Emerging markets and developed economies alike saw their currencies weaken against the dollar. The Mexican peso experienced one of the sharpest declines, plummeting 18.2%, while the Japanese Yen fell 10%. Even the Euro, often considered a strong alternative to the USD, saw a 5.9% depreciation.
Meanwhile, currencies like the Indian Rupee and South African Rand declined by 2.8%, indicating widespread challenges in maintaining parity with the mighty dollar. Interestingly, the UAE dirham remained stable, reflecting its peg to the USD and the relative stability of the Gulf region. However, for most other currencies, the dollar’s ascent presented significant economic challenges, including rising import costs and inflationary pressures.
Post-Election Surge: The Dollar’s Bull Run Accelerates
The November 2024 U.S. elections marked a turning point in the dollar’s performance. Bloomberg’s Dollar Spot Index showed a nearly 5% increase following the election (bottom chart below), signaling heightened investor confidence in the new administration’s economic agenda. Key trading partners’ currencies, including the Euro, Canadian dollar, and Mexican peso, faced significant downward pressure during this period.
➤ Euro (€): The Euro experienced a significant drop following the U.S. election, depreciating nearly 6% against the dollar by the end of the year. This decline stemmed from diverging monetary policies, with the European Central Bank adopting a more dovish stance than the Federal Reserve. Additionally, systemic economic issues and ongoing geopolitical challenges in Europe continue to weaken the single-unit currency.
➤ Mexican Peso (MXN): The Peso’s steep decline of 18.2% reflects vulnerabilities in emerging markets, exacerbated by U.S. trade policies and geopolitical tensions. The peso was one of the worst-performing currencies in 2024, highlighting Mexico’s economic dependence on the U.S. and the challenges posed by a strong dollar.
➤ Canadian Dollar (CAD): Although less volatile than the peso, the Canadian dollar still lost ground, reflecting the USD’s strength and the relative weakness of Canada’s export-driven economy, which faces tariff threats from the U.S. Moreover, lower oil prices and reduced demand for Canadian exports contributed to the CAD’s underperformance.
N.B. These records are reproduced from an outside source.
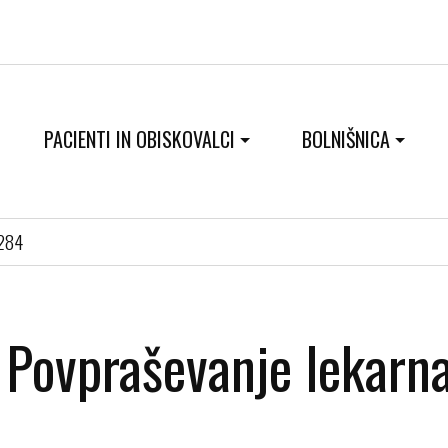
PACIENTI IN OBISKOVALCI
BOLNIŠNICA
0284
Povpraševanje lekar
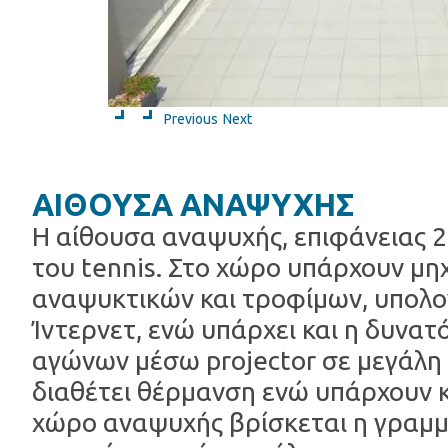
Previous
Next
ΑΙΘΟΥΣΑ ΑΝΑΨΥΧΗΣ
Η αίθουσα αναψυχής, επιφάνειας 25
του tennis. Στο χώρο υπάρχουν μ
αναψυκτικών και τροφίμων, υπολο
Ίντερνετ, ενώ υπάρχει και η δυν
αγώνων μέσω projector σε μεγάλη
διαθέτει θέρμανση ενώ υπάρχουν κ
χώρο αναψυχής βρίσκεται η γραμμ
One of the main reasons behind the USD’s ascent was the rising U.S. Treasury yields, which attracted foreign investment, and expectations of deregulation and tax breaks from the incoming U.S administration. Additionally, global risk aversion amid geopolitical uncertainties further increased demand for the dollar as a safe-haven asset.
Strategic Importance of USD Strength
The incoming U.S. administration has signaled its commitment to maintaining a strong dollar policy. Officials have emphasized the importance of USD strength in preserving America’s global economic influence. A robust dollar bolsters the U.S.’s position as the preferred currency for international trade and finance, reinforcing its status as the world’s economic leader.
However, the dollar’s dominance is not without challenges. A stronger USD can weigh on U.S. exports by making them less competitive globally and exacerbate debt burdens in emerging markets with dollar-denominated liabilities. As the U.S. seeks to balance domestic economic priorities with global leadership, the dollar’s strength will remain a cornerstone of its strategy.